NON SANS PEINE ON EST SOLDAT DE LA CULTURE.
Enfin, enfin, on apprend ce dont l’ignorance
vous causait un si grand tort au temps où l’on était jeune : qu’il faut d’abord
faire œuvre parfaite et ensuite rechercher ce qui est parfait, quels que
soient l’endroit où cette perfection se trouve et le nom sous lequel elle se
cache ; qu’il faut éviter, au contraire, tout ce qui est mauvais et
médiocre sans le combattre, et que le
doute au sujet de la qualité d’une chose – tel qu’il naît rapidement avec un
goût un peu exercé – peut nous servir d’argument contre cette chose, et de
motif pour l’éviter complètement : au risque de nous tromper quelquefois
et de confondre le bien difficilement abordable avec le mauvais et le médiocre.

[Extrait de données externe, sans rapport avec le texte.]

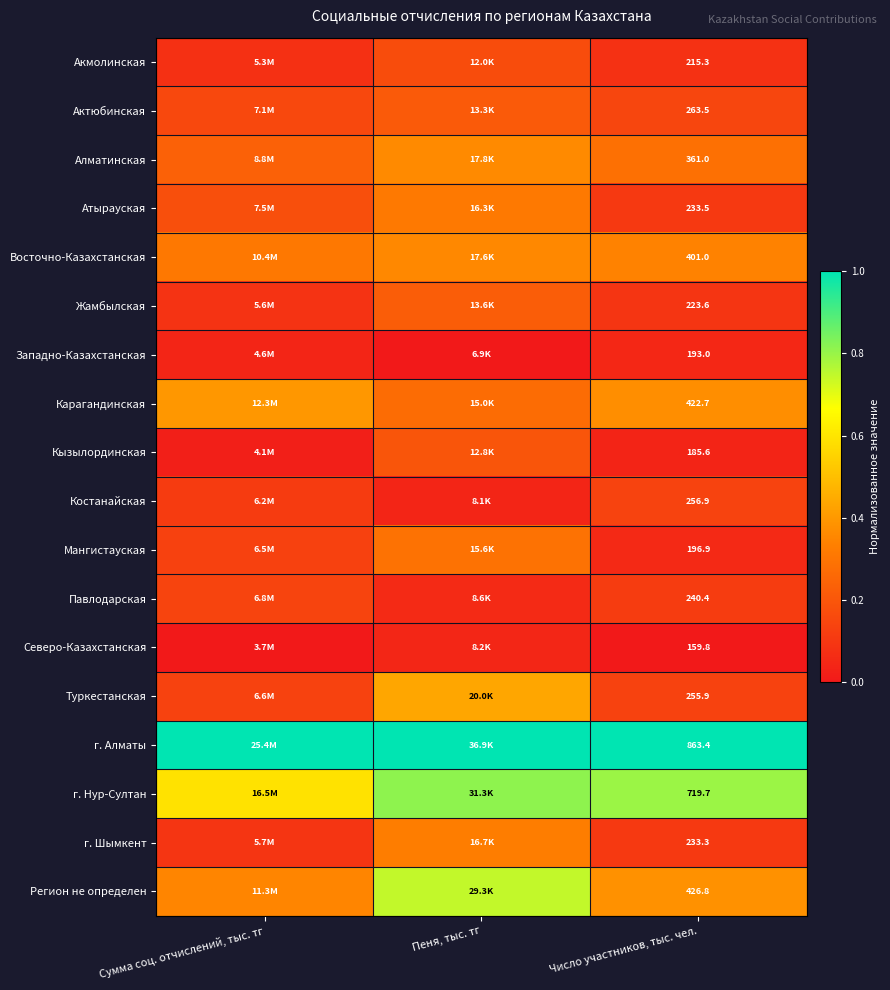

Rank the series by their maximum value, from highest to lowest.

г. Алматы, г. Нур-Султан, Регион не определен, Туркестанская, Карагандинская, Алматинская, Восточно-Казахстанская, г. Шымкент, Атырауская, Мангистауская, Жамбылская, Актюбинская, Кызылординская, Акмолинская, Павлодарская, Костанайская, Западно-Казахстанская, Северо-Казахстанская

Seul, celui qui ne sait rien faire de mieux doit s’attaquer aux turpitudes du
monde, en soldat de la culture : mais ceux qui doivent entretenir la
culture et répandre ses enseignements se nuisent à eux-mêmes s’ils demeurent
les armes à la main et transforment, par leur vigilance, leurs gardes de nuit
et leurs mauvais rêves, la paix de leur vocation et de leur foyer en une
inquiétude.
NIETZSCHE ; Opinions et Sentences mêlées.